Still, I hope you found it of some use.

Reccomended: Harmonizing – How to Shadow Japanese


The Full Amenbo no Uta

あめんぼ あかい な
あ い う え お
うき もに こえびも
およいでる

かき のき くり のき
か き く け こ
きつつき こつ こつ
かれ けや き

ささげ に すを かけ
さ し す せ そ
その うお あさせ で
さしました

たちましょ ラッパ で
た ち つ て と
とて とて たった と
とびたった

なめくじ のろ のろ
な に ぬ ね の
なんど に ぬめって
なに ねばる

はと ぽっぽ ほろ ほろ
は ひ ふ へ ほ
ひなた の おへや にゃ
ふえ を ふく

まい まい ねじまき
ま み む め も
うめ の み おちて も
み も しまい

やき ぐり ゆで ぐり
や い ゆ え よ
やまだ に ひ を つく
よい の いえ

らい ちょう さむ かろ
ら り る れ ろ
れんげ が さいたら
るり の とり

わい わい わっしょい
わ い う え を
うえきや いど がえ
おまつり だ


PS ‐ there is one line (only one) where the scansion is not regular. Once you have the feel of it you will get a little “glunk” (to use the technical term) on that line. Presumably it was caused by the exigences of getting all the sound combinations into one poem. It really is a 力作, or a tour de force as we say in ‐ uh ‐ English.

I will send an invisible winged Dollykiss to the first person to identify the “odd” line in the comments below.

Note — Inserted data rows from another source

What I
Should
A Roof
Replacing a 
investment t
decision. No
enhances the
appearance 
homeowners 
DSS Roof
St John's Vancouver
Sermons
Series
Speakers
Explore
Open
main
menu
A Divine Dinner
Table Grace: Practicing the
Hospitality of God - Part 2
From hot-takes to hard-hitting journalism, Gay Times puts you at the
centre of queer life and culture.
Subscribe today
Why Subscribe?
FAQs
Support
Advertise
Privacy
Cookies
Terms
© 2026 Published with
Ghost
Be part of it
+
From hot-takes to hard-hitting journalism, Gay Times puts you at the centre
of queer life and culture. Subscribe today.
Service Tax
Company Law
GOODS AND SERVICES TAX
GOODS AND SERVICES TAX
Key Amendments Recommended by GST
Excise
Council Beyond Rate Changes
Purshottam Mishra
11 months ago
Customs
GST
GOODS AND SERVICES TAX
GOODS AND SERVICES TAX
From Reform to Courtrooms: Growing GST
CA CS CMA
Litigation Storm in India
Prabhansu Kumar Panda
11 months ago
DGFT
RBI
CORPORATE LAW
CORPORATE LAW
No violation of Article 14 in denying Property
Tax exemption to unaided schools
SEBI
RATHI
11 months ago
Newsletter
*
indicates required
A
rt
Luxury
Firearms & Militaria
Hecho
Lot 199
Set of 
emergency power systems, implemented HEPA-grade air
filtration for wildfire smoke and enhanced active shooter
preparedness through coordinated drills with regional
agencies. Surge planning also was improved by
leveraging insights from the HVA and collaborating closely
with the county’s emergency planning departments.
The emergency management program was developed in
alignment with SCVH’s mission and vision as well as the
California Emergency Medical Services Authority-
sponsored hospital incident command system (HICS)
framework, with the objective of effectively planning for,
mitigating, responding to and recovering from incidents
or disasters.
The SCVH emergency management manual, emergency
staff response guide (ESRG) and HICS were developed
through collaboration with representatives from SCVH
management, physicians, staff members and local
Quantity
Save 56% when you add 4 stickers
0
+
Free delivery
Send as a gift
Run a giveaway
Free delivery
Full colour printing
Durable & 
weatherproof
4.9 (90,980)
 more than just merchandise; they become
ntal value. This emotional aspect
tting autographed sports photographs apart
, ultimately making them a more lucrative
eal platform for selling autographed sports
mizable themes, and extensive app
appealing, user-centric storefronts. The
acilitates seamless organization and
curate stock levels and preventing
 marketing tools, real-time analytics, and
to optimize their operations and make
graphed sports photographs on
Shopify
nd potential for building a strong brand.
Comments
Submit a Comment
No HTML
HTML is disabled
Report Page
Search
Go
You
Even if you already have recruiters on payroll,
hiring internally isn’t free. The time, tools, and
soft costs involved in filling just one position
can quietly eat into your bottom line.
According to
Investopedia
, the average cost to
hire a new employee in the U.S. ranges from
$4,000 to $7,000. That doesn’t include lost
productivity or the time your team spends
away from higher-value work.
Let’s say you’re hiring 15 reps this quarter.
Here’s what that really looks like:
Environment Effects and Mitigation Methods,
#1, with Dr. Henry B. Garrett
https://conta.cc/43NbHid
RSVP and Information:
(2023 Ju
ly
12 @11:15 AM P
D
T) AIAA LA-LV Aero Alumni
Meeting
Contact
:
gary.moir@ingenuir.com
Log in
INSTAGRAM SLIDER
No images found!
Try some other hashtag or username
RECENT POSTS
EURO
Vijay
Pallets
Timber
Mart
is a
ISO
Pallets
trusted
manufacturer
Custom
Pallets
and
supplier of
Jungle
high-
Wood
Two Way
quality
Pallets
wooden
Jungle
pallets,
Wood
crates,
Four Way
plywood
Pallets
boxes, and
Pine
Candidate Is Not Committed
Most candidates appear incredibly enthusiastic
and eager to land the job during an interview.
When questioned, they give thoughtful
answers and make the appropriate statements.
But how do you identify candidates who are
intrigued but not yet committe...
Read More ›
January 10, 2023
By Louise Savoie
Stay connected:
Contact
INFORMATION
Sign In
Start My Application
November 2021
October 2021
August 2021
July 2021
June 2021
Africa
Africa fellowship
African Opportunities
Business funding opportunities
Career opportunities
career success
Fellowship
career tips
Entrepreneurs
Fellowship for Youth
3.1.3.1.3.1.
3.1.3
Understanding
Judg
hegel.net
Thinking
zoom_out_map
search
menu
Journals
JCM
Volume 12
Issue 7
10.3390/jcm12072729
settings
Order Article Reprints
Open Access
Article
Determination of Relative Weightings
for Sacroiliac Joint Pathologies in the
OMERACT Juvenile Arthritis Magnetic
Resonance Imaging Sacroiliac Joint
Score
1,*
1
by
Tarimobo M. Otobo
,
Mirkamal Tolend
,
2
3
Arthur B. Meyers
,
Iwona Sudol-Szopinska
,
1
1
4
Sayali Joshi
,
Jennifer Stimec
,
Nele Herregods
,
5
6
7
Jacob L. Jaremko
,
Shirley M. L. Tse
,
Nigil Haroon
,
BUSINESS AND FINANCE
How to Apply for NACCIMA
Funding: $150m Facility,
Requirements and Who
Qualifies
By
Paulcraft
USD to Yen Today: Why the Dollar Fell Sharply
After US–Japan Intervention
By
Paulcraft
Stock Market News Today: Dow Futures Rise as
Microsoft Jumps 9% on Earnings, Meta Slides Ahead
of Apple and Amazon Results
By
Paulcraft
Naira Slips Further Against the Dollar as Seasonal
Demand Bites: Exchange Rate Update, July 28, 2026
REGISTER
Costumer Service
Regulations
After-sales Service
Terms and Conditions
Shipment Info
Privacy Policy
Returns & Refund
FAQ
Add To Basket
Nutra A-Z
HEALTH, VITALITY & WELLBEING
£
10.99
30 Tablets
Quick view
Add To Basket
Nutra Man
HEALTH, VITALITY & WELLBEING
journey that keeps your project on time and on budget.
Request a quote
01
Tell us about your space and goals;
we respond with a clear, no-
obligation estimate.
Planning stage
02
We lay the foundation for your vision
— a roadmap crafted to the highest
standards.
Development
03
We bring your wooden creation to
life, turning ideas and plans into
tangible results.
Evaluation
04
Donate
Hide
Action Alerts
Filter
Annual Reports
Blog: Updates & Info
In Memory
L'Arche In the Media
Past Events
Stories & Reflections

Reccomended: Harmonizing – How to Shadow Japanese

11 thoughts on “The Rhythm of Japanese: Improve your speaking and hearing

  1. Is it はと ぽっぽ ほろ ほろ? I am a bit suspicious of ぽっぽ – I think it might be po-p-po as in mi-n-na…

  2. Invisible winged dollykiss is taking off the runway right now. Should be with you within the hour.

    おめでとうございます!

    ぽっぽ, as you correctly point out, gives the line an extra mora. It is the first line of the second half of the poem, so that may also be an intentional rhythm break. I am afraid I do not know enough about Japanese verse to know if that is something that happens.

  3. This morning, I tried this exercise before reading aloud from my first grade reader. I tried the first four verses along with the tape. Heee…I was only really able to match the speaker on the first too lines, and it was a bit mechakucha. On the other hand, afterwards, when I did my reading aloud it was SO much easier than usual. Even my mangled attempt at this seemed to really make a difference! I think that I may regularly use this as a warm up before reading aloud!

  4. I think the Japanese language is somewhat faster than the Spanish language, on the other hand the pronunciation is almost the same

  5. I am surprised that you say you think Japanese is faster than Spanish. I thought Spanish was one of the faster-spoken languages. Though I think there is probably no really objective way to measure it. You may well be right.

    The less you know a language the faster it tends to sound subjectively (if you know it at all) because you have that much more processing to do in the same space of time.

    Definitely true about pronunciation. Spanish and Japanese are very similar – not in intonation but in the actual sounds that make up the language.